In October 2012, Disney chief Bob Iger announced Disney was buying Lucasfilm, which owns rights to “Star Wars,” for US$44 billion.
“The Force Awakens,” the first of the final 3 “Star Wars” episodes released last year has earned about $1 billion in the US.
Will Fisher’s passing hurt the box-office prospects of the next two sequels?
If anything, Fisher’s death could delay the production and delivery date for the next episode.
As for fans, it will be sad to let go.
It’s not been easy.
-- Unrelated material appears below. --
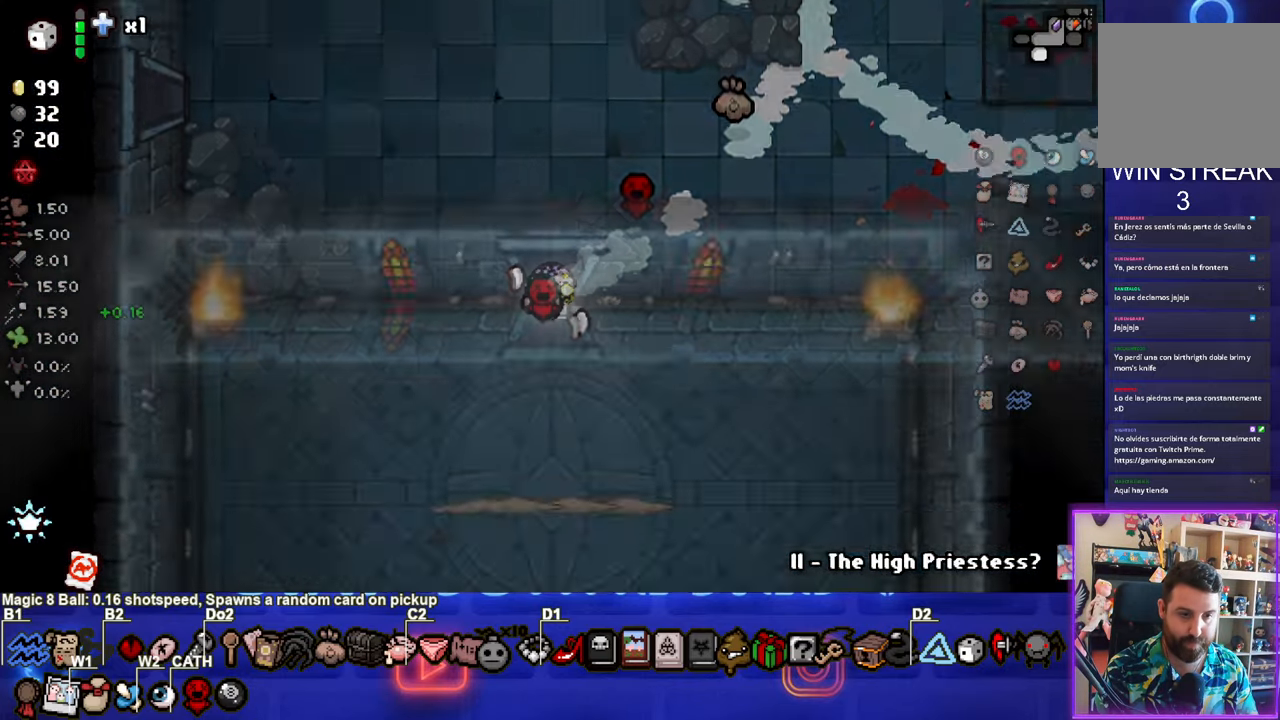
{"buttons": ["CROSS"], "left_stick": "center", "events": [[433, "CROSS", "down"]]}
In the last four months of 2016 alone, more than 89 big stars passed away.
Starting the year on a sad note was the passing of actor Alan Rickman who is best known for his “Harry Potter” films.
Indeed, Britain probably lost the most talents in 2016.
On the music scene, it lost David Bowie, who many Thais remember for his “Moonlight” concert tour in the mid-1980s.
More shockingly was the news of George Michael’s passing on Christmas Day.
The US music industry also lost trio names such as Prince, Earth Wind and Fire’s Maurice White and The Eagles guitarist and songwriter Glenn Frey.
In literature, the world lost Harper Lee who wrote “To Kill a Mockingbird.” Lee died aged 89 in her sleep at an assisted living facility.
Her novel became one of the most beloved and most taught works of fiction ever written by an American.
In the world of comedy, Hollywood lost Gene Wilder who is best known for several Mel Brooks’ comedies such as “Blazing Saddles” and “Young Frankenstein.”
Andrew Sachs who plays Manuel in “Fawlty Towers” passed away.
He received praise from co-star John Cleese for his humility and natural knack for making people laugh.
Other stars who passed on include Za Zsa Gabor, George Kennedy, Robert Vaugh, Anton Yelchin and Kenny Baker who is best known for his role as R2D2 in “Star Wars.”
To add to the tragedy of Fisher’s death, her mother Debbie Reynolds died a day later.
Reynolds is best known for “Singin’ In the Rain,” “Unsinkable Molly Brown” and “Tammy & the Bachelor” where she sang the hit song “Tammy.”
But the heavyweight casualty of 2016 has to be Muhammad Ali, the boxer who defied all odds to reclaim his title in a career that inspired several movies.
They include “Ali” with Wil Smith, “The Greatest” and “When We Were Kings”.
Top: Carrie Fisher and Harrison Ford in “Star Wars 7: The Force Awakens.”
First inset: Director Michael Cimino with Robert DeNiro in “Deer Hunter,” shot in Thailand.
Second inset: Alan Rickman plays Professor Severus Snape in the “Harry Potter” series.
Below Director Guy Hamilton rehearses a fight scene with Roger Moore in “Man with the Golden Gun.”